(Source material)
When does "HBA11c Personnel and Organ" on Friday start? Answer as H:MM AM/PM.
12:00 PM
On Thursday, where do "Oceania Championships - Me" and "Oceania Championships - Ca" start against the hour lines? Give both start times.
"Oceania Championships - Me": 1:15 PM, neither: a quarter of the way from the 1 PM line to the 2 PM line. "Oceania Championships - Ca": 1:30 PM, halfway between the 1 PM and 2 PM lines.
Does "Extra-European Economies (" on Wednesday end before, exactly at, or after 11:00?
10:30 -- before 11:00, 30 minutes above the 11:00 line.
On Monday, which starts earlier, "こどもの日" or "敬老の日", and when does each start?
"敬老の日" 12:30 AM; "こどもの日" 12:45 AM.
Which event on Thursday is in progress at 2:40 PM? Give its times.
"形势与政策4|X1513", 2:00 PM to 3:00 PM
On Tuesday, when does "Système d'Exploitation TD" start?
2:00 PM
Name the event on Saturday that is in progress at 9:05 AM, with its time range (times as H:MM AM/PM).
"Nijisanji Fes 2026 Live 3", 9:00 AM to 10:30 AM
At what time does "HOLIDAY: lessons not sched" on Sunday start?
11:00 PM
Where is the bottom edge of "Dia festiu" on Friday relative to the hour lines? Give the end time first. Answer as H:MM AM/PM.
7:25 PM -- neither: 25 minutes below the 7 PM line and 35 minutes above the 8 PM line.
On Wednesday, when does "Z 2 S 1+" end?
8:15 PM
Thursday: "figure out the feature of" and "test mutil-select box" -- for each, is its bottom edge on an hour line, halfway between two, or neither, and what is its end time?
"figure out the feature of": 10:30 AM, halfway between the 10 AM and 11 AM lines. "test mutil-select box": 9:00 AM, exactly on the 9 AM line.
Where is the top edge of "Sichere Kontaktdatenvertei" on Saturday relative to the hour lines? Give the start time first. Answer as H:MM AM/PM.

→ **YOUR TASK**: Can you edit the material above so that every "hour lines" becomes "hour gridlines", with nothing else changed?

→ **FINAL RESULT**:
When does "HBA11c Personnel and Organ" on Friday start? Answer as H:MM AM/PM.
12:00 PM
On Thursday, where do "Oceania Championships - Me" and "Oceania Championships - Ca" start against the hour gridlines? Give both start times.
"Oceania Championships - Me": 1:15 PM, neither: a quarter of the way from the 1 PM line to the 2 PM line. "Oceania Championships - Ca": 1:30 PM, halfway between the 1 PM and 2 PM lines.
Does "Extra-European Economies (" on Wednesday end before, exactly at, or after 11:00?
10:30 -- before 11:00, 30 minutes above the 11:00 line.
On Monday, which starts earlier, "こどもの日" or "敬老の日", and when does each start?
"敬老の日" 12:30 AM; "こどもの日" 12:45 AM.
Which event on Thursday is in progress at 2:40 PM? Give its times.
"形势与政策4|X1513", 2:00 PM to 3:00 PM
On Tuesday, when does "Système d'Exploitation TD" start?
2:00 PM
Name the event on Saturday that is in progress at 9:05 AM, with its time range (times as H:MM AM/PM).
"Nijisanji Fes 2026 Live 3", 9:00 AM to 10:30 AM
At what time does "HOLIDAY: lessons not sched" on Sunday start?
11:00 PM
Where is the bottom edge of "Dia festiu" on Friday relative to the hour gridlines? Give the end time first. Answer as H:MM AM/PM.
7:25 PM -- neither: 25 minutes below the 7 PM line and 35 minutes above the 8 PM line.
On Wednesday, when does "Z 2 S 1+" end?
8:15 PM
Thursday: "figure out the feature of" and "test mutil-select box" -- for each, is its bottom edge on an hour line, halfway between two, or neither, and what is its end time?
"figure out the feature of": 10:30 AM, halfway between the 10 AM and 11 AM lines. "test mutil-select box": 9:00 AM, exactly on the 9 AM line.
Where is the top edge of "Sichere Kontaktdatenvertei" on Saturday relative to the hour gridlines? Give the start time first. Answer as H:MM AM/PM.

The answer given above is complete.